Our pedestal table has survived three moves and two renovations—and in the process has taken some hard knocks. It wasn’t in perfect condition when I found it on Craigslist. I paid $175, if memory serves, and there were dings and scratches on the pedestal base, which I sanded and painted. In the last move, though, the laminate top was gouged in a very prominent spot. Strategically placed candles got me through. (I do love these colorful candles that I found at Designer’s Guild in Chicago!) But was there a permanent fix for this this chipped laminate? I did some research on how to repair laminate and found a product contractors use to fill seams on laminate counters, called, fittingly, SeamFil. Here’s how it works.
If you’re repairing a laminate countertop (or as in my case, a table top), you’ll need the following materials this project:
- Tube of SeamFil, color-matched to your counter top
- SF-99 Solvent
- Putty knife
- Pliers and Screw driver to open solvent lid
- Scrap piece of cardboard to mix the SeamFil on
- Paper towels
- Protective gloves
They will color match if you send them a chip, but I just chose their basic white and it proved to be a true match to my aged laminate.
So, ready to repair some laminate?
Step 1: Open the can of solvent.
Step 2: Apply solvent to a clean paper towel.
Step 3: Remove the cap from the tube of SeamFil.
Step 4: Using your putty knife, smooth the filler back and forth until it thickens.
Step 5: Fill the gouge in your laminate with SeamFil, then scrape off the excess.
Step 6: Apply a small amount of solvent to a clean paper towel and wipe it across your repair.

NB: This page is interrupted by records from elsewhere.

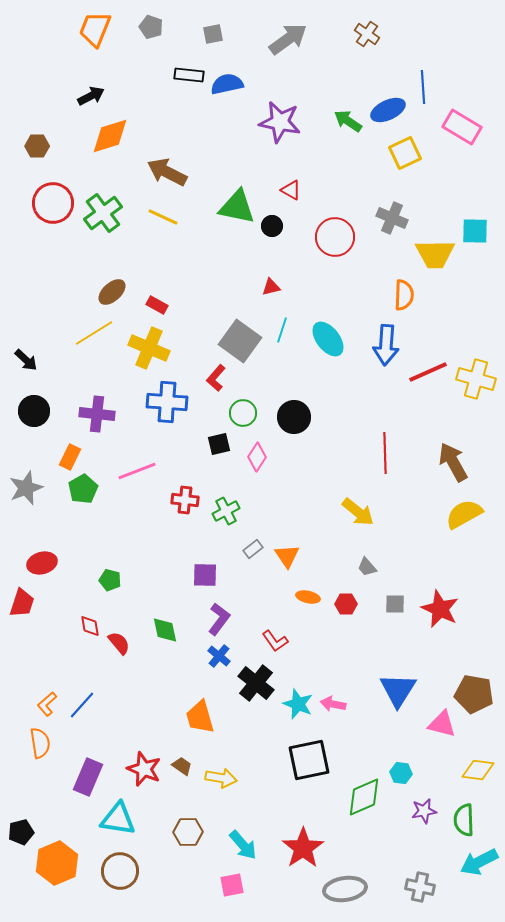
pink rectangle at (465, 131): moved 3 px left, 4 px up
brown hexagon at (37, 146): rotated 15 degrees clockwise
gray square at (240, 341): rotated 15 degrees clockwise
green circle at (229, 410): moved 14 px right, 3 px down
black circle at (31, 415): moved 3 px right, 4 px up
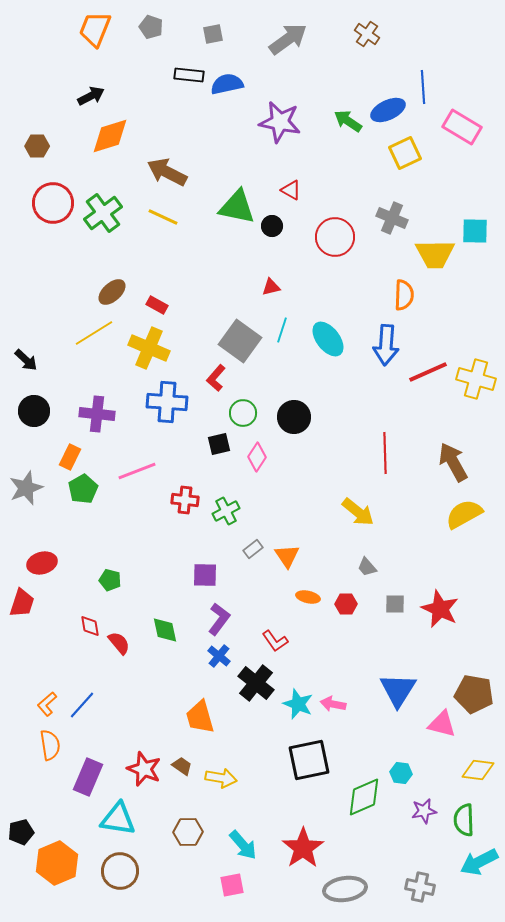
orange semicircle at (40, 743): moved 10 px right, 2 px down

Above is the repair after one round of filler. My table gouge is particularly large and deep—much bigger than the example shown in the video. So I decided to add another round of filler.
I waited five minutes, then repeated steps 4-6. Here is how it looked after two layers of filler.
Not perfect by any means. You can still see an indentation. It’s like a little white crater now.
Here’s a close up—before and after two coats.
From a distance, you can’t see that there was ever a gouge.
I haven’t given up my favorite candles, but I don’t have to worry whether they’re concealing a ding.